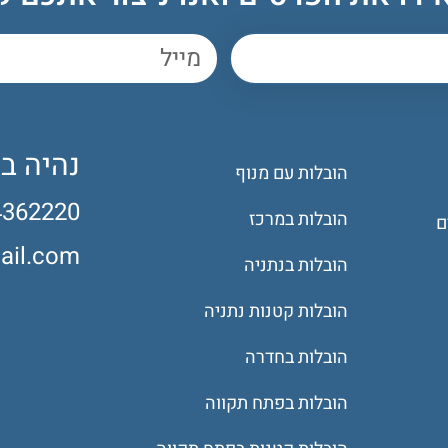
נהיה ב
הובלות עם מנוף
4362220
הובלות במרכז
ם
il.com
הובלות בנתניה
הובלות קטנות נתניה
הובלות בחדרה
הובלות בפתח תקווה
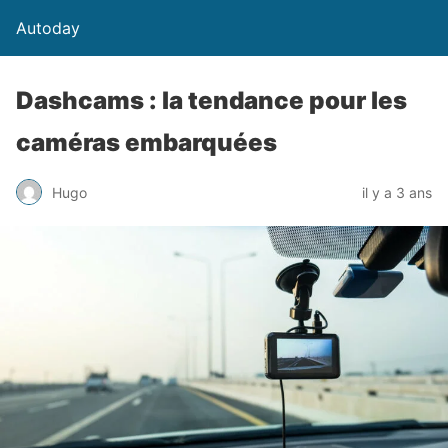
Autoday
Dashcams : la tendance pour les
caméras embarquées
Hugo
il y a 3 ans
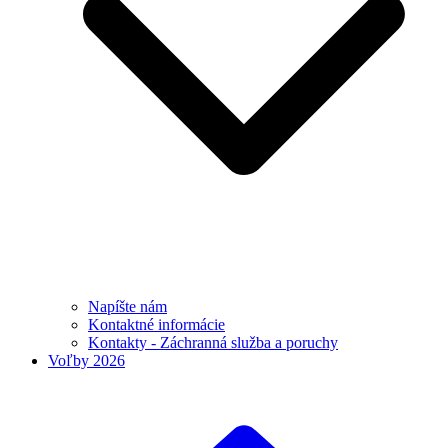
Napíšte nám
Kontaktné informácie
Kontakty - Záchranná služba a poruchy
Voľby 2026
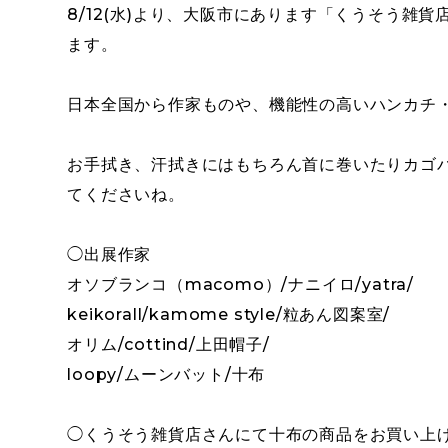
8/12(水)より、大阪市にあります「くうそう
ます。
日本全国から作家ものや、機能性の高いハンカチ・
お手拭き、汗拭きにはもちろん首に巻いたりカゴ
てくださいね。
◯出展作家
オソブランコ（macomo）/ナニイロ/yatra/
keikorall/kamome style/粒あん図案室/
オリム/cottind/上田帽子/
loopy/ムーンバット/十布
◯くうそう雑貨店さんにて十布の商品をお買い上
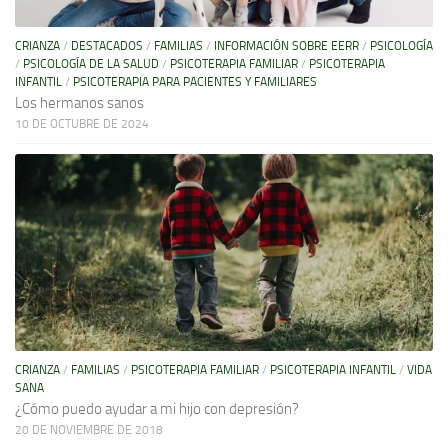
CRIANZA
/
DESTACADOS
/
FAMILIAS
/
INFORMACIÓN SOBRE EERR
/
PSICOLOGÍA
/
PSICOLOGÍA DE LA SALUD
/
PSICOTERAPIA FAMILIAR
/
PSICOTERAPIA
INFANTIL
/
PSICOTERAPIA PARA PACIENTES Y FAMILIARES
Los hermanos sanos
10 DE OCTUBRE DE 2024
CRIANZA
/
FAMILIAS
/
PSICOTERAPIA FAMILIAR
/
PSICOTERAPIA INFANTIL
/
VIDA
SANA
¿Cómo puedo ayudar a mi hijo con depresión?
20 DE NOVIEMBRE DE 2018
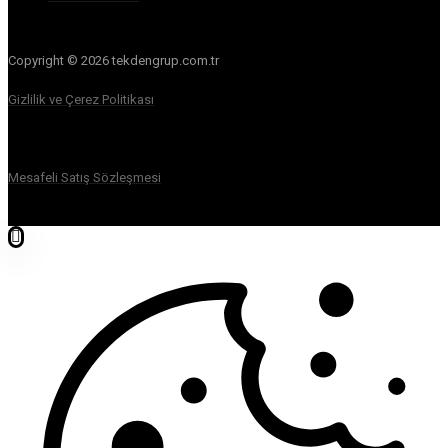
Copyright © 2026 tekdengrup.com.tr
Gizlilik ve Çerez Politikası
Mesafeli Satış Sözleşmesi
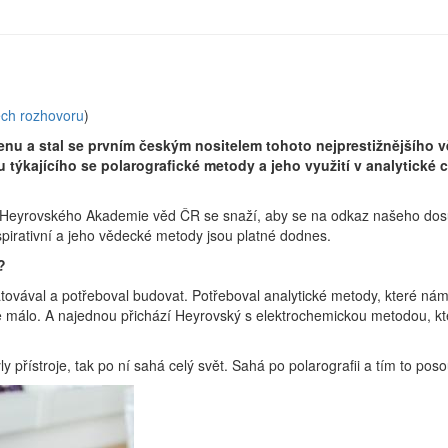
ech rozhovoru
)
enu a stal se prvním českým nositelem tohoto nejprestižnějšího 
týkajícího se polarografické metody a jeho využití v analytické 
a Heyrovského Akademie věd ČR se snaží, aby se na odkaz našeho dosud
spirativní a jeho vědecké metody jsou platné dodnes.
?
atovával a potřeboval budovat. Potřeboval analytické metody, které ná
e málo. A najednou přichází Heyrovský s elektrochemickou metodou, kte
 přístroje, tak po ní sahá celý svět. Sahá po polarografii a tím to po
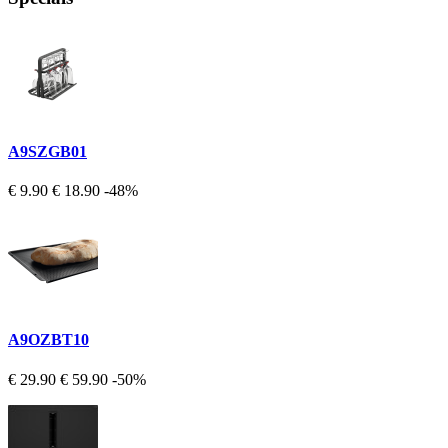
A9SZGB01
€ 9.90
€ 18.90
-48%
A9OZBT10
€ 29.90
€ 59.90
-50%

========

**Task**: The answer is every line in the data where the word "analytické" appears.

**Response to the task**:
týkajícího se polarografické metody a jeho využití v analytické 
atovával a potřeboval budovat. Potřeboval analytické metody, které ná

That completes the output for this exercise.